A Step Back: Lexers and Parsers
Learning Objectives
- You know what lexing and parsing are, and you know that they are used to transform a string of characters into a structured representation of code.
- You know the common categories of tokens, such as literals, identifiers, operators, and separators.
- You understand the difference between statements and expressions.
We kind-of just started to hack away when creating the interpreter — this is great when building something small and when learning, but as the project grows, it becomes harder to maintain and add new features. To have a shared understanding of the codebase, let’s start using the vocabulary used in the field of programming language theory and compilers.
Lexers, Parsers, Statements, and Expressions
The process of turning a string of characters into interpretable code involves lexing and parsing. A lexer is a program that converts a string of characters into a list of tokens, which represent sequences of characters such as keywords, identifiers, and operators. A parser then converts a list of tokens into a structured representation of the code. This flow is illustrated in Figure 1.

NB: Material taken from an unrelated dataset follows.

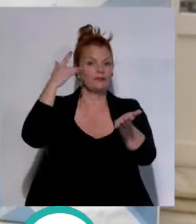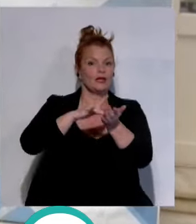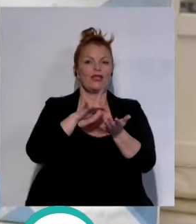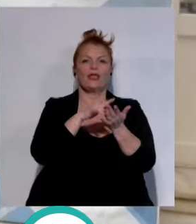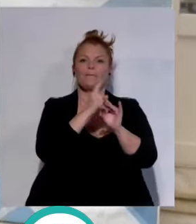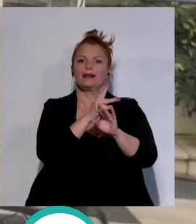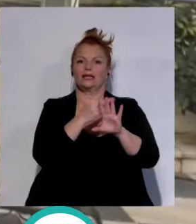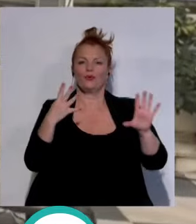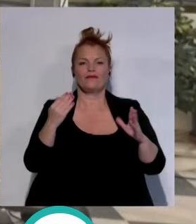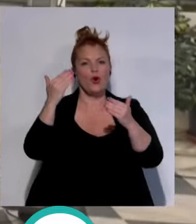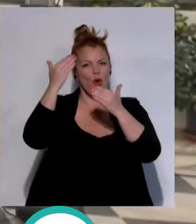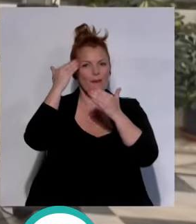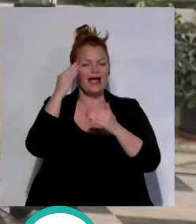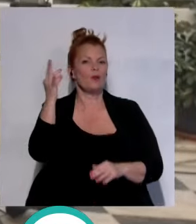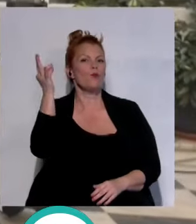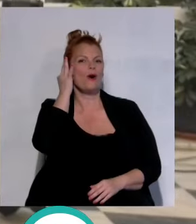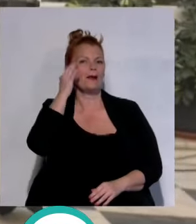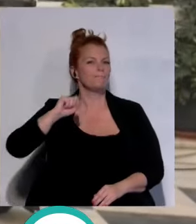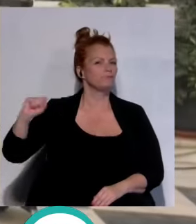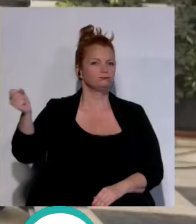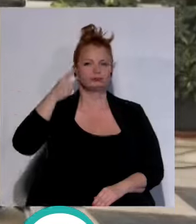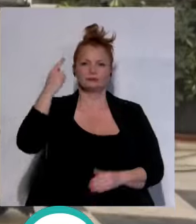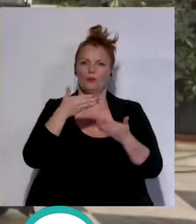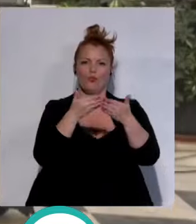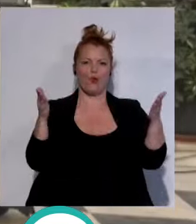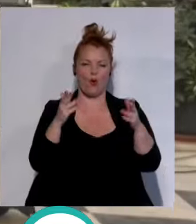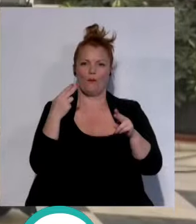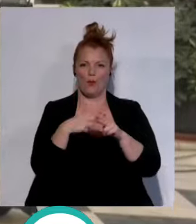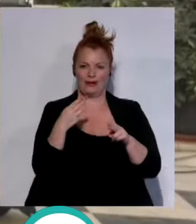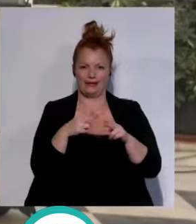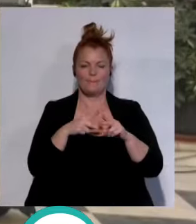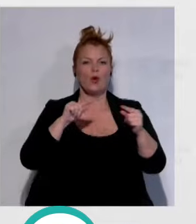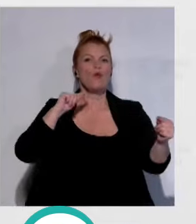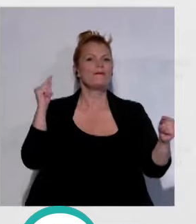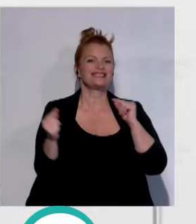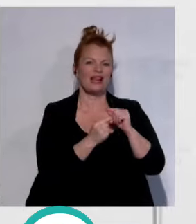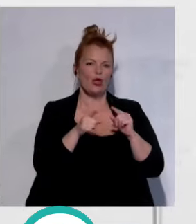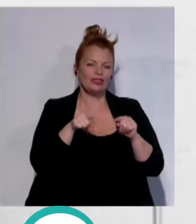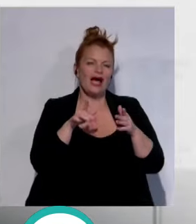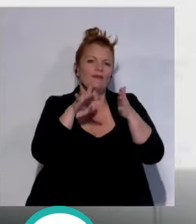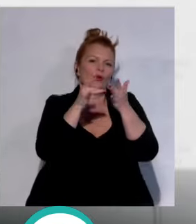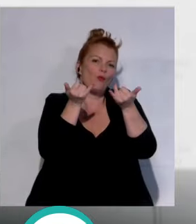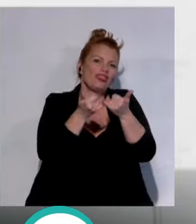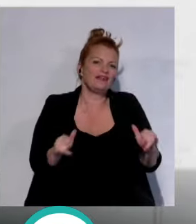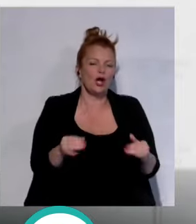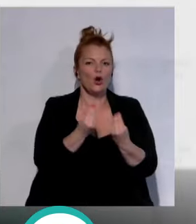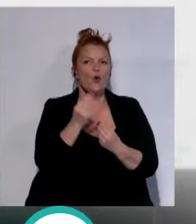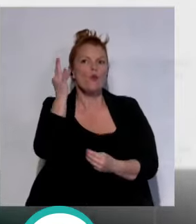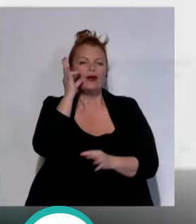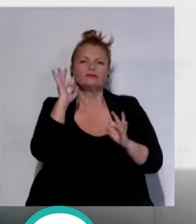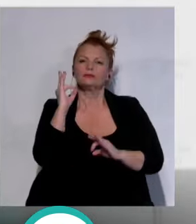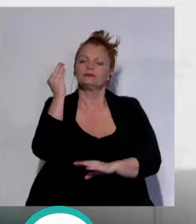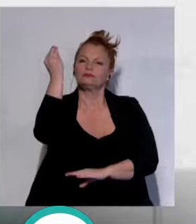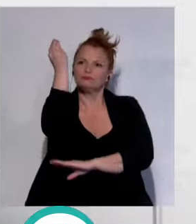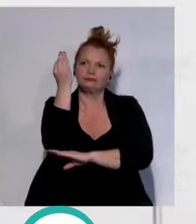con un homenaje a mujeres pioneras que abrieron camino en la política. Una mesa redonda que se va a celebrar con mujeres pioneras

The structured representation of code consists of statements and expressions. Statements are instructions that perform an action, such as printing a value or assigning a value to a variable. Expressions are a combination of variables, operators, and other expressions, that can be evaluated to produce a value.
Statements may include expressions — e.g. a conditional statement includes an expression that is evaluated to determine which branch to take. Expressions, on the other hand, do not include statements1 — they are evaluated to produce a value, but do not perform any actions.
As an example, consider the following BASIC code:
10 LET A = 5
20 PRINT A, "Hello, BASIC!"
Above, LET A = 5
and PRINT A, "Hello, BASIC!"
are statements, while 5
, A
(in the print statement), and "Hello, BASIC!"
are expressions.
Lexing in Action
When interpreting a code, a lexer would given code into a list of tokens. Let’s consider this for the following source code. For clarity, we use the symbol ·
for the space character and ↩
for the newline character.
10·LET·A·=·5↩20·PRINT·A,·"Hello,·BASIC!"
For the above, the lexer first scans the string, converting it to lexemes. Lexemes are individual sequences of characters that form the tokens that have not yet been assigned a category.
Then, the lexer categorizes the lexemes into tokens, such as number and string literals, identifiers, operators, and separators. Each token is assigned the lexeme and the category it belongs to.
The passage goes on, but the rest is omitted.